- [Data for analysis]
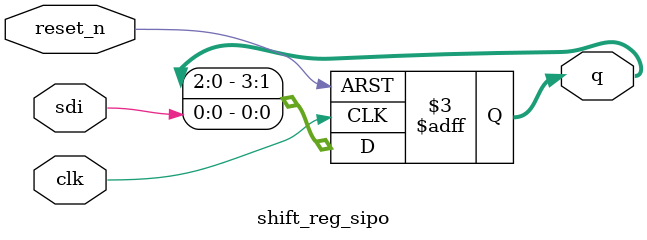
<source format=v>
module shift_reg_sipo(
	input reset_n,
	input clk,
	input sdi,
	output reg [3:0] q
    );
	
	always @(posedge clk or negedge reset_n) begin
	    if (!reset_n)
		    q <= 4'b0;
	    else
		    q[3:0] <= {q[2:0],sdi};  
	end

endmodule




</source>
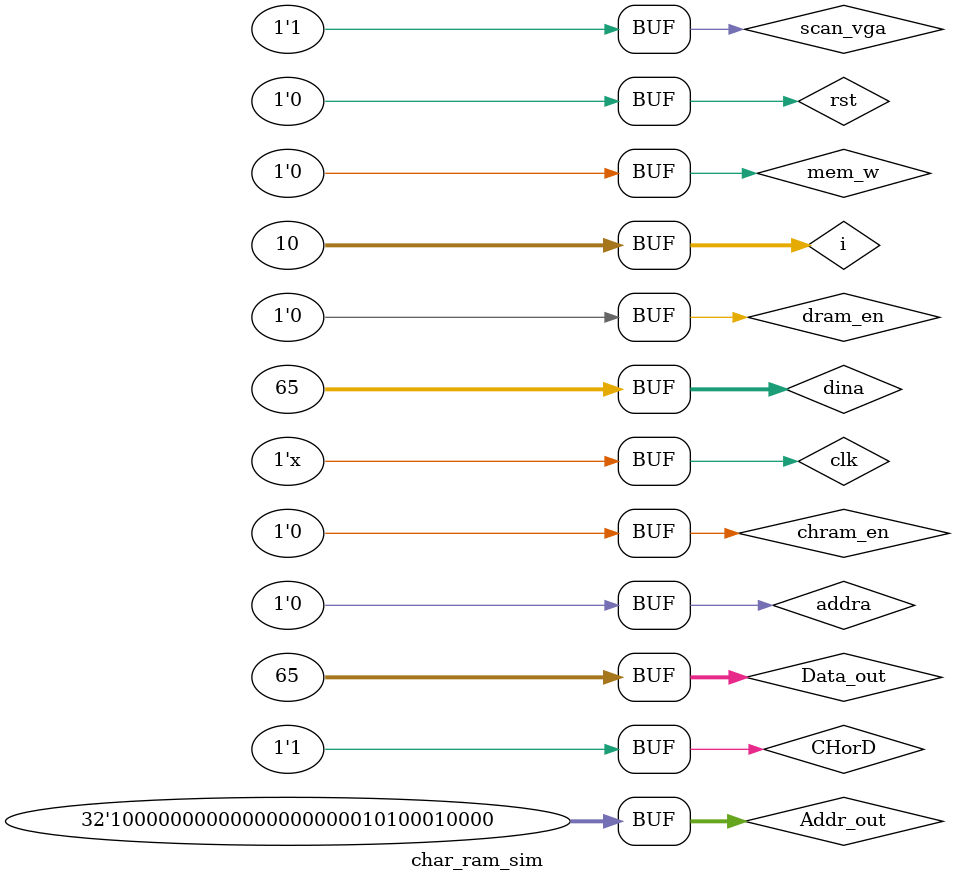
<source format=v>
`timescale 1ns / 1ps;
module char_ram_sim();
    reg [31:0] Addr_out, Data_out;
    reg [8:0] row_addr;
    reg [9:0] col_addr;
    reg rst;
    reg clk;
    reg mem_w;
    reg scan_vga;

    wire [31:0] dina, douta;
    wire dram_en, chram_en, texel_on;
    wire CHorD = Addr_out[31];
    wire [6:0] scan_res;
    wire [12:0] scan_dir;
    wire [5:0] offset;

    assign dram_en = mem_w & ~CHorD;
    assign chram_en = mem_w & CHorD;
    assign dina = Data_out;
    assign addra = CHorD ? {1'b0, Addr_out[30:0]} : {2'b0, Addr_out[31:2]};

    blk_mem_gen_0 data_ram(.addra(Addr_out[31:2]), .wea(dram_en), .dina(dina), .clka(clk), .douta(douta));
    blk_mem_gen_1 char_ram(
        .rsta(rst), .addra(Addr_out[30:0]), .wea(chram_en), .dina(dina), .clka(clk), .douta(),
        .addrb(scan_dir), .web(1'b0), .dinb(7'h0), .clkb(clk), .doutb(scan_res)
    );
    addr_to_texel addr_to_texel(.row_addr(row_addr), .col_addr(col_addr), .scan_dir(scan_dir), .offset(offset));
    texel_lookup texel_lookup(.ascii(scan_res), .offset(offset), .en(scan_res != 7'b0), .o(texel_on));

    initial begin
        clk <= 0;
        Addr_out <= 0;
        mem_w <= 0;
        rst <= 1;
        Data_out <= 32'h0;
        Addr_out <= 32'h0;
        row_addr <= 9'h0;
        col_addr <= 10'h0;
        scan_vga <= 0;
        #20;
        rst <= 0;
        Addr_out <= 32'h80000510;
        Data_out <= 32'h00000041;
        mem_w <= 1;
        #20;
        mem_w <= 0;
        row_addr <= 128;
        col_addr <= 128;
        scan_vga <= 1;
    end

    wire scan_to_new = row_addr == 136;

    integer i;
    always @ (*) begin
        for (i=0; i<10; i=i+1) clk <= #5 ~clk;
    end
    always @ (posedge clk) begin
        if (scan_vga) row_addr = row_addr + 1'b1; // use sync
    end
    always @ (posedge scan_to_new) begin
        if (scan_vga) col_addr = col_addr + 1'b1; // use sync
        if (row_addr == 136) row_addr = 128;
        if (col_addr == 136) col_addr = 128;
    end
endmodule // char_ram_sim
</source>
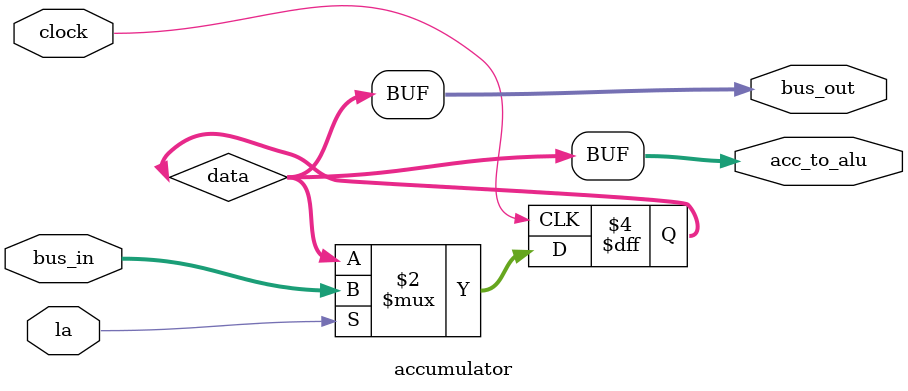
<source format=v>
module accumulator (
	input clock,
	input la,
	input [7:0] bus_in,
	output [7:0] bus_out,
	output [7:0] acc_to_alu
);

	reg [7:0] data;

	always @(posedge clock) begin
		if(la) data <= bus_in;
	end

	assign bus_out = data;
	assign acc_to_alu = data;

endmodule 
</source>
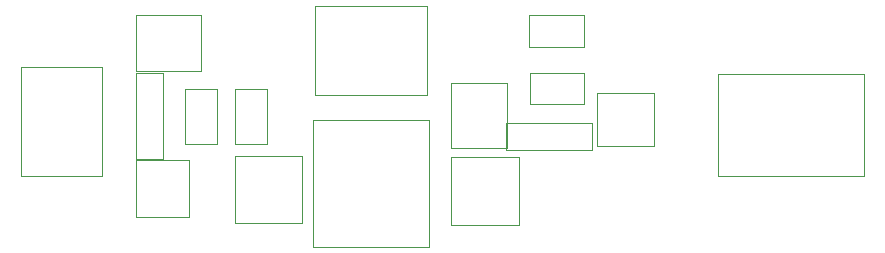
<source format=gbr>
G04 #@! TF.FileFunction,Other,User*
%FSLAX46Y46*%
G04 Gerber Fmt 4.6, Leading zero omitted, Abs format (unit mm)*
G04 Created by KiCad (PCBNEW 4.0.7) date Thursday, December 14, 2017 'PMt' 09:42:57 PM*
%MOMM*%
%LPD*%
G01*
G04 APERTURE LIST*
%ADD10C,0.100000*%
%ADD11C,0.050000*%
G04 APERTURE END LIST*
D10*
D11*
X170552100Y-108030300D02*
X167852100Y-108030300D01*
X167852100Y-108030300D02*
X167852100Y-112630300D01*
X167852100Y-112630300D02*
X170552100Y-112630300D01*
X170552100Y-112630300D02*
X170552100Y-108030300D01*
X174743100Y-108030300D02*
X172043100Y-108030300D01*
X172043100Y-108030300D02*
X172043100Y-112630300D01*
X172043100Y-112630300D02*
X174743100Y-112630300D01*
X174743100Y-112630300D02*
X174743100Y-108030300D01*
X197006500Y-106600000D02*
X197006500Y-109300000D01*
X197006500Y-109300000D02*
X201606500Y-109300000D01*
X201606500Y-109300000D02*
X201606500Y-106600000D01*
X201606500Y-106600000D02*
X197006500Y-106600000D01*
X196993800Y-101761300D02*
X196993800Y-104461300D01*
X196993800Y-104461300D02*
X201593800Y-104461300D01*
X201593800Y-104461300D02*
X201593800Y-101761300D01*
X201593800Y-101761300D02*
X196993800Y-101761300D01*
X160832000Y-106144000D02*
X160832000Y-115344000D01*
X160832000Y-115344000D02*
X153982000Y-115344000D01*
X153982000Y-115344000D02*
X153982000Y-106144000D01*
X153982000Y-106144000D02*
X160832000Y-106144000D01*
X188090000Y-108489000D02*
X188340000Y-108489000D01*
X188340000Y-108489000D02*
X188340000Y-108239000D01*
X188090000Y-100989000D02*
X188340000Y-100989000D01*
X188340000Y-100989000D02*
X188340000Y-101239000D01*
X178840000Y-101239000D02*
X178840000Y-100989000D01*
X178840000Y-100989000D02*
X179090000Y-100989000D01*
X178840000Y-108239000D02*
X178840000Y-108489000D01*
X178840000Y-108489000D02*
X179090000Y-108489000D01*
X179090000Y-100989000D02*
X188090000Y-100989000D01*
X178840000Y-108239000D02*
X178840000Y-101239000D01*
X188090000Y-108489000D02*
X179090000Y-108489000D01*
X188340000Y-101239000D02*
X188340000Y-108239000D01*
X163716200Y-101765600D02*
X169176200Y-101765600D01*
X163716200Y-101765600D02*
X163716200Y-106505600D01*
X169176200Y-106505600D02*
X169176200Y-101765600D01*
X169176200Y-106505600D02*
X163716200Y-106505600D01*
X178681200Y-110641800D02*
X178681200Y-121341800D01*
X178681200Y-121341800D02*
X188481200Y-121341800D01*
X188481200Y-121341800D02*
X188481200Y-110641800D01*
X188481200Y-110641800D02*
X178681200Y-110641800D01*
X190322700Y-112966000D02*
X190322700Y-107506000D01*
X190322700Y-112966000D02*
X195062700Y-112966000D01*
X195062700Y-107506000D02*
X190322700Y-107506000D01*
X195062700Y-107506000D02*
X195062700Y-112966000D01*
X212982400Y-106746900D02*
X212982400Y-115396900D01*
X212982400Y-115396900D02*
X225332400Y-115396900D01*
X225332400Y-115396900D02*
X225332400Y-106746900D01*
X225332400Y-106746900D02*
X212982400Y-106746900D01*
X177754400Y-113677900D02*
X172054400Y-113677900D01*
X172054400Y-113677900D02*
X172054400Y-119377900D01*
X172054400Y-119377900D02*
X177754400Y-119377900D01*
X177754400Y-119377900D02*
X177754400Y-113677900D01*
X196080500Y-113779500D02*
X190380500Y-113779500D01*
X190380500Y-113779500D02*
X190380500Y-119479500D01*
X190380500Y-119479500D02*
X196080500Y-119479500D01*
X196080500Y-119479500D02*
X196080500Y-113779500D01*
X163713600Y-118828200D02*
X168213600Y-118828200D01*
X168213600Y-118828200D02*
X168213600Y-113978200D01*
X168213600Y-113978200D02*
X163713600Y-113978200D01*
X163713600Y-113978200D02*
X163713600Y-118828200D01*
X207575800Y-112841600D02*
X207575800Y-108341600D01*
X207575800Y-108341600D02*
X202725800Y-108341600D01*
X202725800Y-108341600D02*
X202725800Y-112841600D01*
X202725800Y-112841600D02*
X207575800Y-112841600D01*
X165996000Y-106673000D02*
X163696000Y-106673000D01*
X163696000Y-106673000D02*
X163696000Y-113923000D01*
X163696000Y-113923000D02*
X165996000Y-113923000D01*
X165996000Y-113923000D02*
X165996000Y-106673000D01*
X195052300Y-110864000D02*
X195052300Y-113164000D01*
X195052300Y-113164000D02*
X202302300Y-113164000D01*
X202302300Y-113164000D02*
X202302300Y-110864000D01*
X202302300Y-110864000D02*
X195052300Y-110864000D01*
M02*

</source>
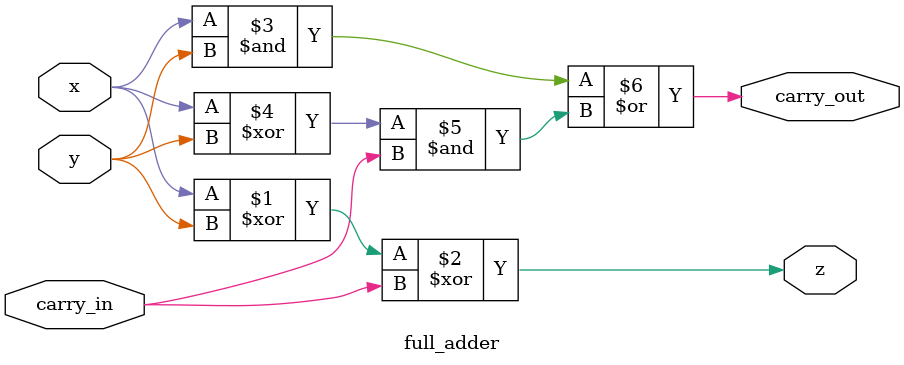
<source format=v>
module full_adder (
	
	x,
   y,
   carry_in,
   z,
	carry_out
	);
	
	input  x, y, carry_in;
	output z, carry_out;
	
	assign z         = (x ^ y) ^ carry_in;
	assign carry_out = (x & y) | ((x ^ y) & carry_in);
	
	
endmodule
</source>
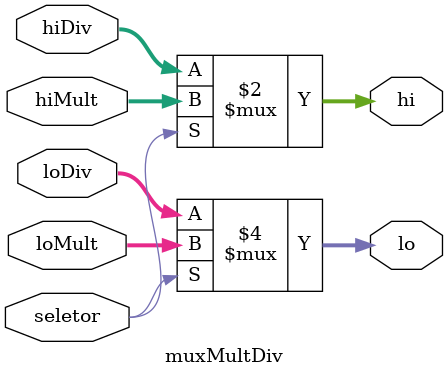
<source format=v>
module muxMultDiv (
   input wire seletor,
   input wire [31:0] hiMult,loMult,hiDiv,loDiv,
   output reg [31:0] hi,lo
);
   
 assign hi = (seletor==1) ? hiMult : hiDiv;
 assign lo = (seletor==1) ? loMult : loDiv;
endmodule
</source>
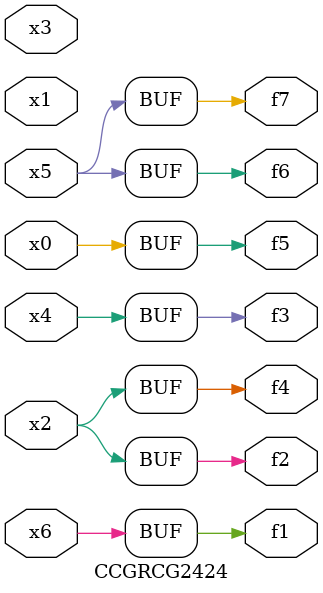
<source format=v>
module CCGRCG2424(
	input x0, x1, x2, x3, x4, x5, x6,
	output f1, f2, f3, f4, f5, f6, f7
);
	assign f1 = x6;
	assign f2 = x2;
	assign f3 = x4;
	assign f4 = x2;
	assign f5 = x0;
	assign f6 = x5;
	assign f7 = x5;
endmodule

</source>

- [Task to carry out]
Scan the records above for the word "sync". Copy each line that has it.

- [Exercise answer]
        if (scan_vga) row_addr = row_addr + 1'b1; // use sync
        if (scan_vga) col_addr = col_addr + 1'b1; // use sync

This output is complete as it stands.